Cavaleiro Elétrico (The Electric Horseman, 1979)  é mais um drama romântico em  que Pollack  combina crítica social com entretenimento. Robert Redford brilha como um ex-campeão de rodeio desiludido que rouba um cavalo para salvá-lo da exploração corporativa. A química entre Redford e Jane Fonda funciona bem mais uma vez, enquanto o filme aborda temas como a comercialização do American West e a busca por autenticidade. Romance, aventura e consciência social equilibrados de forma envolvente por Pollack.

Seis anos depois diretor e ator se reencontram no épico Entre dois Amores (Out of Africa ,1985) baseado nas memórias da escritora dinamarquesa Karen Blixen. Ambientado no Quênia colonial, na década de 10 do século passado, rende sete Oscar, incluindo Melhor Filme e Melhor Diretor para Pollack. A parceria com Meryl Streep e a cinematografia deslumbrante fazem dessa obra um dos grandes sucessos da dupla Pollack-Redford.
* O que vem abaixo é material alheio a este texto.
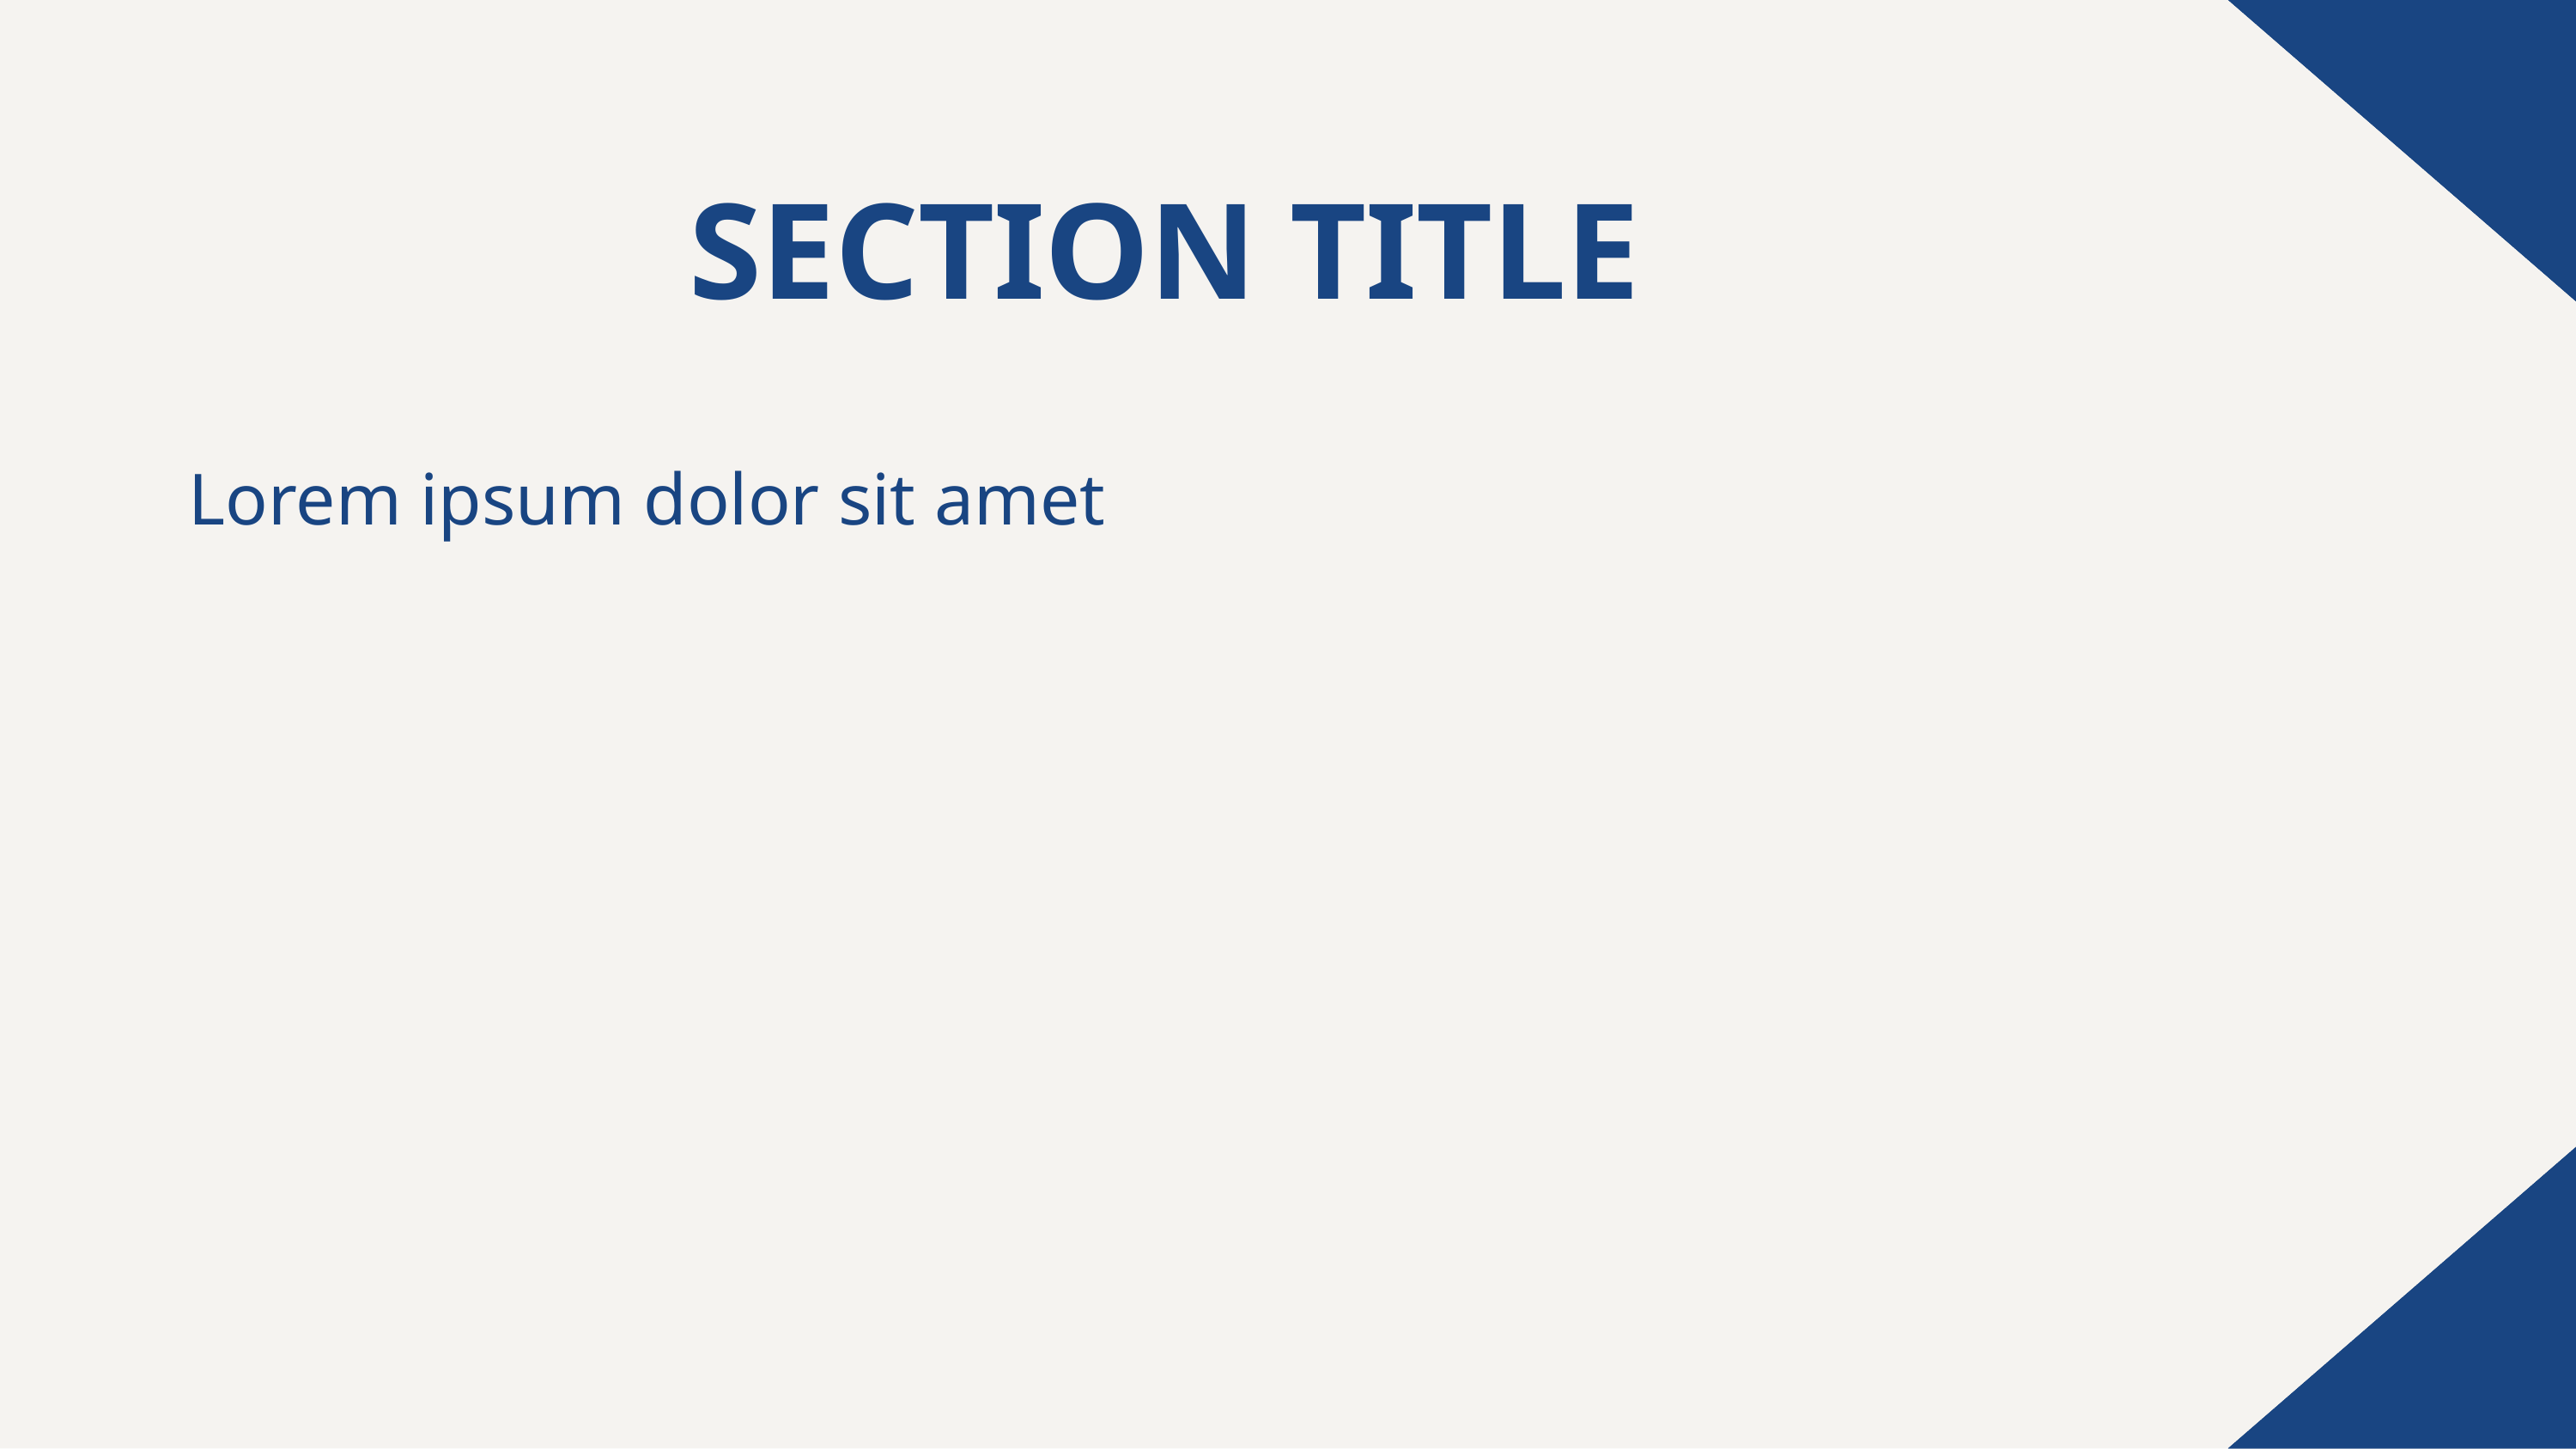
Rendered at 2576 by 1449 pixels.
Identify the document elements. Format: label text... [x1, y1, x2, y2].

O derradeiro filme da parceria com Pollack é Havana (1990) , ambientado na Cuba pré-revolucionária. Um filme noir romântico que  não obtém o mesmo sucesso dos trabalhos anteriores da dupla. Apesar da produção elaborada e das performances competentes, o filme é  considerado uma tentativa menos bem-sucedida de recriar a magia de filmes como Casablanca (1942), de Michael Curtiz.

A outra parceria essencial é entre Paul Newman e Robert Redford e representa um dos grandes encontros do cinema americano. Os dois filmes que fizeram juntos são dirigidos por George Roy Hill. Estrelam como heróis à margem da lei. Em Golpe de Mestre (The Sting, 1973) eles são dois estelionatários. Newman é Henry Gondorff e oferece uma performance de veterano cansado mas ainda astuto, enquanto Redford traz frescor e determinação ao jovem Johnny Hooker. A química entre ambos é palpável, criando uma dinâmica mentor-discípulo que sustenta emocionalmente toda a trama. O filme é mais um de sua carreira a  vencer sete prêmios Oscar e rende a Redford a sua única indicação como melhor ator.

O Oscar mesmo só veio  em sua estreia como cineasta. Gente como a Gente (Ordinary People,1980) é um drama que retrata com sensibilidade uma família de classe média alta destruída pela morte trágica do filho mais velho em um acidente de barco. Vencedor do Oscar de Melhor Ator Coadjuvante pelo papel, Timothy Hutton brilha como o filho sobrevivente atormentado pela culpa, enquanto Donald Sutherland e Mary Tyler Moore entregam performances tocantes como os pais devastados. O filme aborda questões de saúde mental de forma respeitosa e realista, evitando sensacionalismos ou simplificações. Vencedor de quatro Oscar, incluindo Melhor Filme e Melhor Diretor, o filme permanece como um estudo poderoso sobre luto, culpa e a complexidade das relações familiares.

Dois anos antes do Oscar, Redford, sempre engajado social e artisticamente, funda o Sundance Film Festival em 1978. É uma plataforma para promover filmes independentes e dar voz a cineastas emergentes. O festival, realizado anualmente em Park City, Utah, torna-se um dos eventos cinematográficos mais prestigiosos do mundo, descobrindo talentos como Quentin Tarantino e Steven Soderbergh. Redford nomeia o festival em homenagem, claro, ao seu personagem Sundance Kid no clássico Butch Cassidy and the Sundance Kid. Ao longo de mais de quatro décadas, o Sundance se estabelece como o principal show case para o cinema independente americano e internacional. O festival continua sendo fundamental para lançar filmes que desafiam as convenções de Hollywood e abordam questões sociais importantes.

Mas se Sundance Kid é o que fica como impacto em minha memória, é como o jornalista Bob Woodward, em Todos os Homens do Presidente, (All the President’s Men, 1976) de Alan J. Pakula, o filme que permanece como o ideal de economia interpretativa, de presença em cena, de engajamento na causa mais do que justa. Um tempo em que o jornalismo era tão importante para a democracia, que podia levar à queda de um presidente dos Estados Unidos. Estou nessa profissão, que desempenho desde que ele, Bob, ganhou seu Oscar de diretor, em 1981.

Como jornalista – a exemplo de muitos colegas – eu desejo ser Bob Woodward a desvendar com Carl Bernstein (Dustin Hoffman)  a trama de Watergate.

Mas quero ser também, e é óbvio, o Bob Woodward de Robert Redford.